Health Min to consult on doctors' salaries

Monday, May 18, 2009

Pretoria - Health Minister Aaron Motsoaledi says he will consult with his counterparts within the inter-ministerial committee to try and resolve issues around the remuneration of doctors in the public health sector.

Speaking at a media briefing on Monday, Dr Motsoaledi said there was no doubt that doctors and other health care professionals were underpaid.

"The issue of whether doctors and other health professionals are underpaid or not, was not to be debated as their remuneration does not satisfy the department as well," he said.

"The issue under debate is when and how do we solve this problem, however, as a doctor myself, I wish to assure my colleagues out there that I understand what they are going through because I personally have gone through it."

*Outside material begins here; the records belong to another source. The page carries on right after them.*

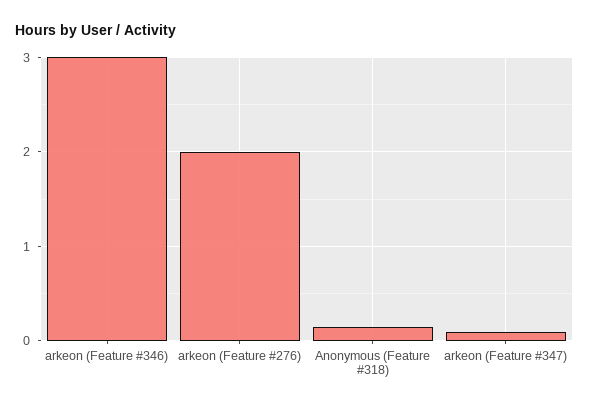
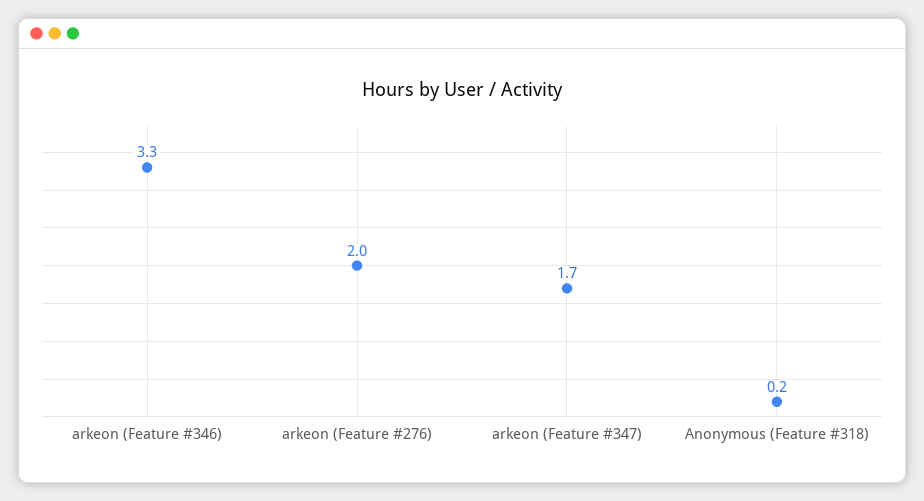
  {
-   "arkeon (Feature #346)": 3,
+   "arkeon (Feature #346)": 3.3,
    "arkeon (Feature #276)": 2,
    "Anonymous (Feature #318)": 0.2,
-   "arkeon (Feature #347)": 0.1
+   "arkeon (Feature #347)": 1.7
  }

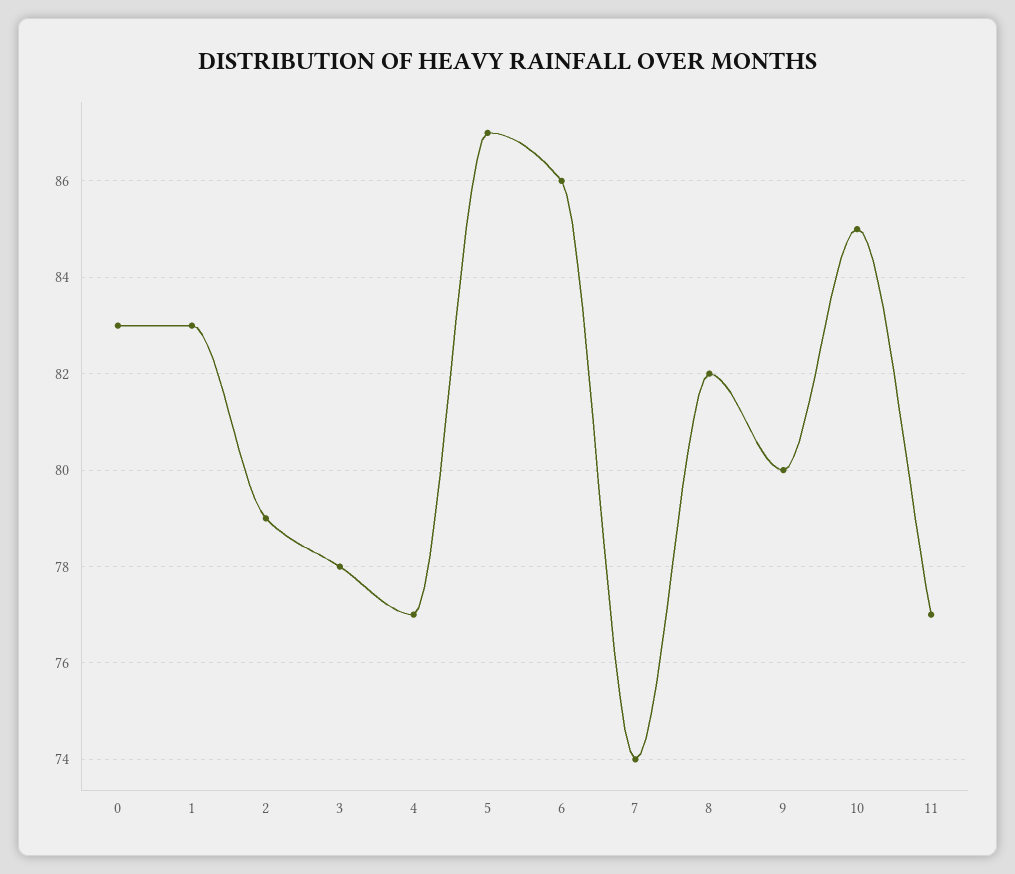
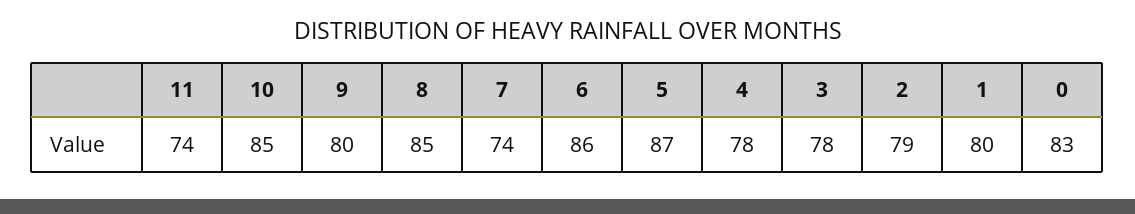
  {
    "0": 83,
-   "1": 83,
+   "1": 80,
    "2": 79,
    "3": 78,
-   "4": 77,
+   "4": 78,
    "5": 87,
    "6": 86,
    "7": 74,
-   "8": 82,
+   "8": 85,
    "9": 80,
    "10": 85,
-   "11": 77
+   "11": 74
  }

He noted that the problem of remuneration of health professionals dated back to 1994, adding that it was not going to be a quick process but a lengthy one.

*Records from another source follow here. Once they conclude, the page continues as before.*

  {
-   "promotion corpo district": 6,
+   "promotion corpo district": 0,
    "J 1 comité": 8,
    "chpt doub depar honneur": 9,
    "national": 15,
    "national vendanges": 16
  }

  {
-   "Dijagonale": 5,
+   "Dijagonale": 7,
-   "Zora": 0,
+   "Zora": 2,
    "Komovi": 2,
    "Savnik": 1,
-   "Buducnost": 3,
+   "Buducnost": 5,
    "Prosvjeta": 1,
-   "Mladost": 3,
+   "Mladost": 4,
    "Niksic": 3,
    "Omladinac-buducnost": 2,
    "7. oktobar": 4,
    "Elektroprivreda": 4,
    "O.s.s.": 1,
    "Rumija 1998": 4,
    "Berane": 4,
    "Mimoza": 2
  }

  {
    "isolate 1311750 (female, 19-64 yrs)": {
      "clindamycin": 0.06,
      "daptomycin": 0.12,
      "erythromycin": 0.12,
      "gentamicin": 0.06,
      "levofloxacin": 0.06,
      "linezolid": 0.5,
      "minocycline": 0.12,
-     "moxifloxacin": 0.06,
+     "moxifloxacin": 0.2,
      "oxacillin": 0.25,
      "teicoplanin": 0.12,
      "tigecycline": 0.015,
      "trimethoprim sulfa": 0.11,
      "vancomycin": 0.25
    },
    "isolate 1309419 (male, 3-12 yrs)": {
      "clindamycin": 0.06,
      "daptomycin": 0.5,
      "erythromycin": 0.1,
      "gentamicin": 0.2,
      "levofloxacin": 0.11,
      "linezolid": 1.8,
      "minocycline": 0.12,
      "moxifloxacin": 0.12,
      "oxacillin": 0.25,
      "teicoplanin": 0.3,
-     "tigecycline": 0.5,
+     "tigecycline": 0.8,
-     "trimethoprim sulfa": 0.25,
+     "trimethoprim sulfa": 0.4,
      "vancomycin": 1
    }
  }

"The problem with remuneration is like a septic wound, no-one can suture it immediately," he said.

However, the minister noted that while he understood the difficulties facing doctors, their profession did not allow them to participate in strike action regardless of the circumstances.

"The profession deals with lives of people, you (doctors) don't only have a relationship with your employer but also with patients," Minister Motsoaledi said.

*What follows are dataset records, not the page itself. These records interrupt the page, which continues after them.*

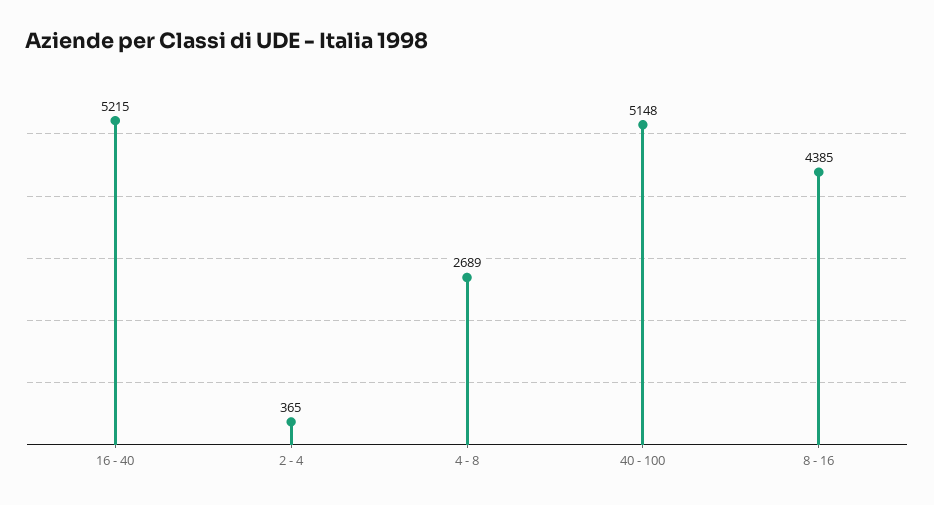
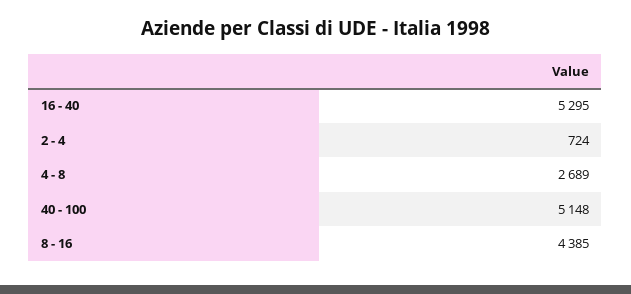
  {
-   "16 - 40": 5215,
+   "16 - 40": 5295,
-   "2 - 4": 365,
+   "2 - 4": 724,
    "4 - 8": 2689,
    "40 - 100": 5148,
    "8 - 16": 4385
  }

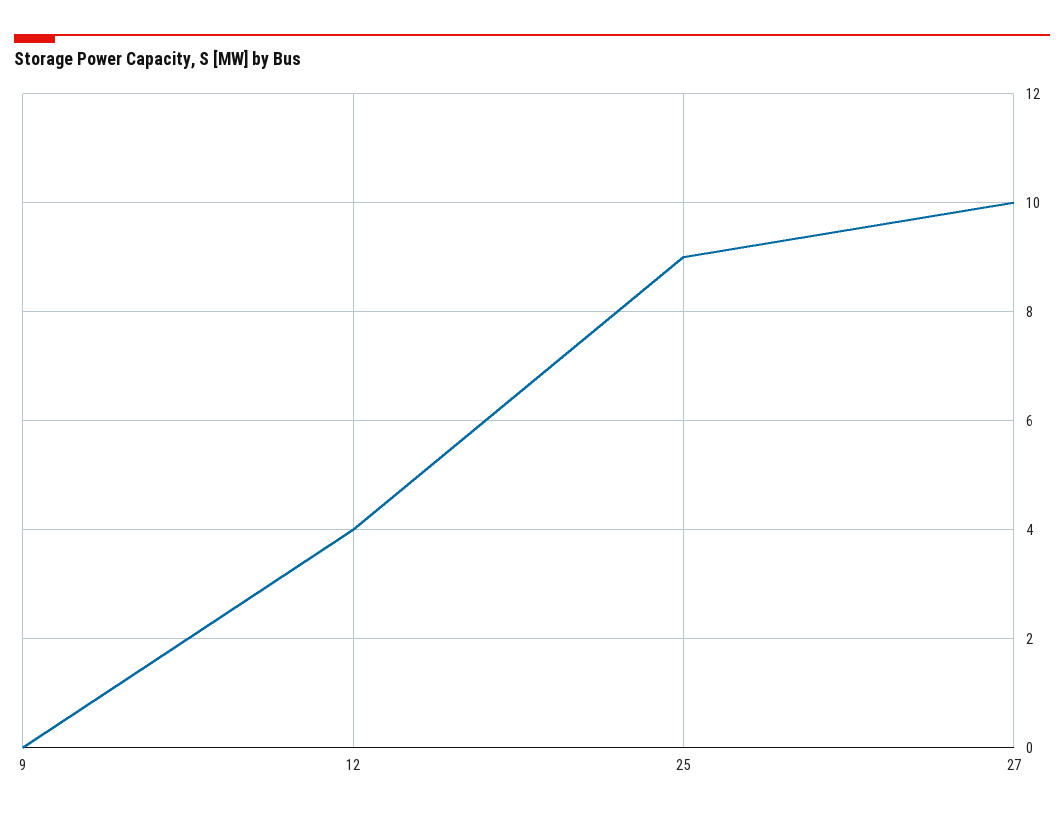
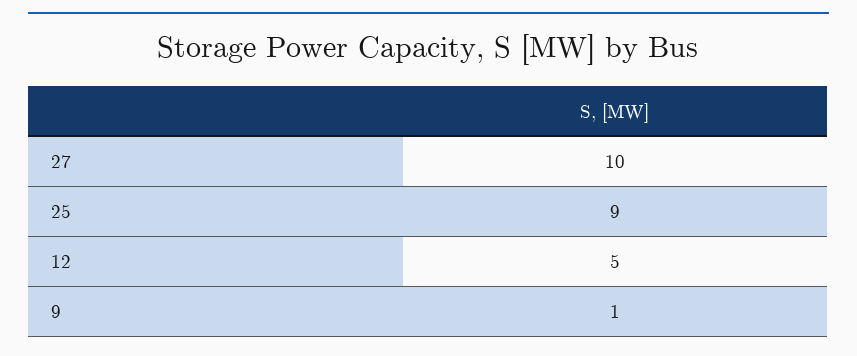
  {
-   "9": 0,
+   "9": 1,
-   "12": 4,
+   "12": 5,
    "25": 9,
    "27": 10
  }

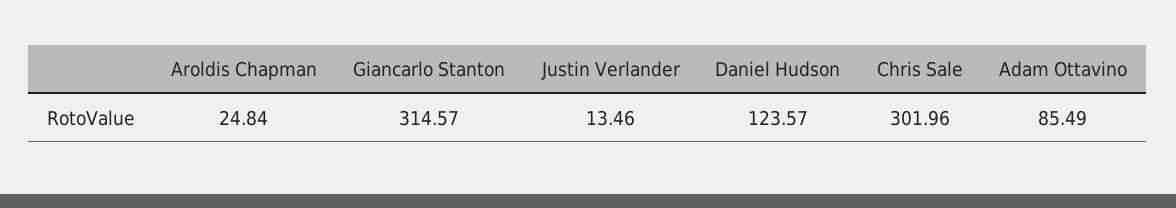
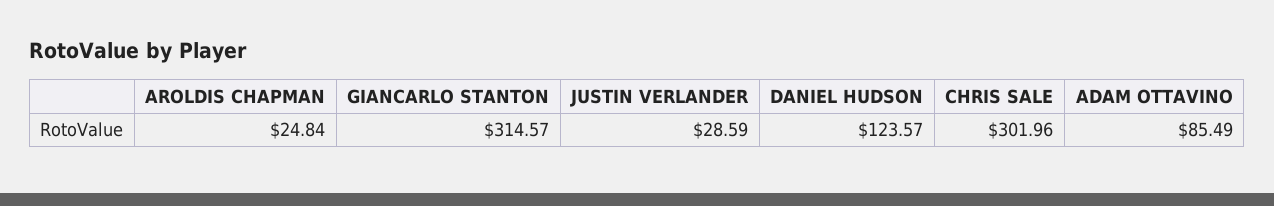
  {
    "Aroldis Chapman": 24.84,
    "Giancarlo Stanton": 314.57,
-   "Justin Verlander": 13.46,
+   "Justin Verlander": 28.59,
    "Daniel Hudson": 123.57,
    "Chris Sale": 301.96,
    "Adam Ottavino": 85.49
  }

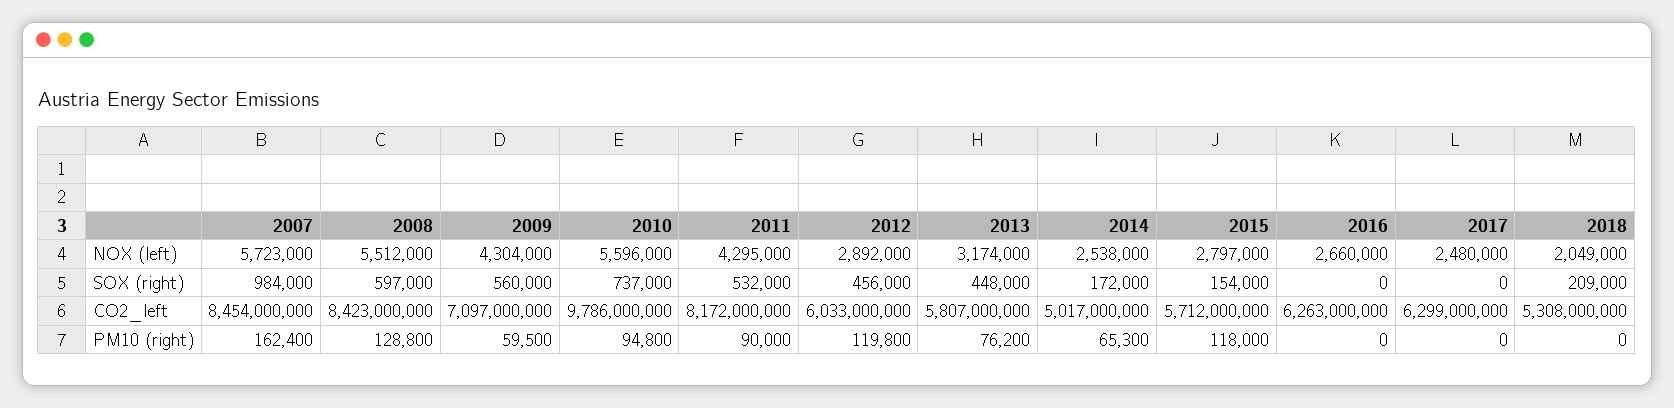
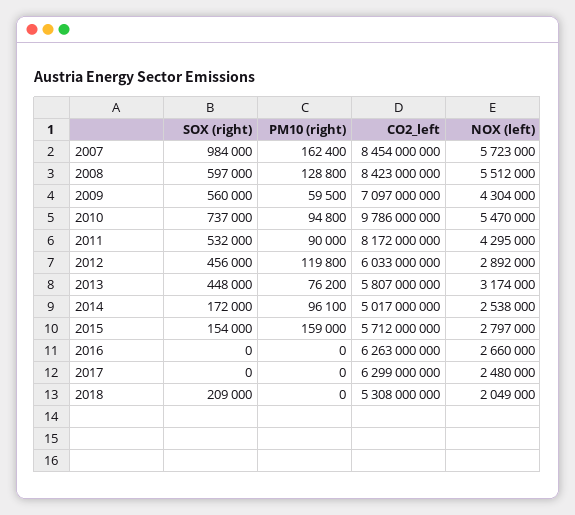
  {
    "2007": {
      "NOX (left)": 5723000,
      "SOX (right)": 984000,
      "CO2_left": 8454000000,
      "PM10 (right)": 162400
    },
    "2008": {
      "NOX (left)": 5512000,
      "SOX (right)": 597000,
      "CO2_left": 8423000000,
      "PM10 (right)": 128800
    },
    "2009": {
      "NOX (left)": 4304000,
      "SOX (right)": 560000,
      "CO2_left": 7097000000,
      "PM10 (right)": 59500
    },
    "2010": {
-     "NOX (left)": 5596000,
+     "NOX (left)": 5470000,
      "SOX (right)": 737000,
      "CO2_left": 9786000000,
      "PM10 (right)": 94800
    },
    "2011": {
      "NOX (left)": 4295000,
      "SOX (right)": 532000,
      "CO2_left": 8172000000,
      "PM10 (right)": 90000
    },
    "2012": {
      "NOX (left)": 2892000,
      "SOX (right)": 456000,
      "CO2_left": 6033000000,
      "PM10 (right)": 119800
    },
    "2013": {
      "NOX (left)": 3174000,
      "SOX (right)": 448000,
      "CO2_left": 5807000000,
      "PM10 (right)": 76200
    },
    "2014": {
      "NOX (left)": 2538000,
      "SOX (right)": 172000,
      "CO2_left": 5017000000,
-     "PM10 (right)": 65300
+     "PM10 (right)": 96100
    },
    "2015": {
      "NOX (left)": 2797000,
      "SOX (right)": 154000,
      "CO2_left": 5712000000,
-     "PM10 (right)": 118000
+     "PM10 (right)": 159000
    },
    "2016": {
      "NOX (left)": 2660000,
      "SOX (right)": 0,
      "CO2_left": 6263000000,
      "PM10 (right)": 0
    },
    "2017": {
      "NOX (left)": 2480000,
      "SOX (right)": 0,
      "CO2_left": 6299000000,
      "PM10 (right)": 0
    },
    "2018": {
      "NOX (left)": 2049000,
      "SOX (right)": 209000,
      "CO2_left": 5308000000,
      "PM10 (right)": 0
    }
  }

He emphasised that it was time South Africa resolves the issue of remuneration but warned that the country cannot be compared with first world countries in terms of salaries paid to the doctors.

"England and Europe are advanced countries with a strong financial background. We are living in Africa and have limited resources," he said.

He further noted that the issue of remuneration involved other government departments including the Treasury and the Department of Public Service and Administration.

The minister further assured the public that he had no intention of making any drastic changes within the department.

"I won't change something good and will continue with the programmes, which are in the pipeline," he said, adding that he was going to do his best.

He said in his 15 years in the health sector he had identified several weaknesses in government.

These are financial management, municipal infrastructure, human resources management and development as well as information technology.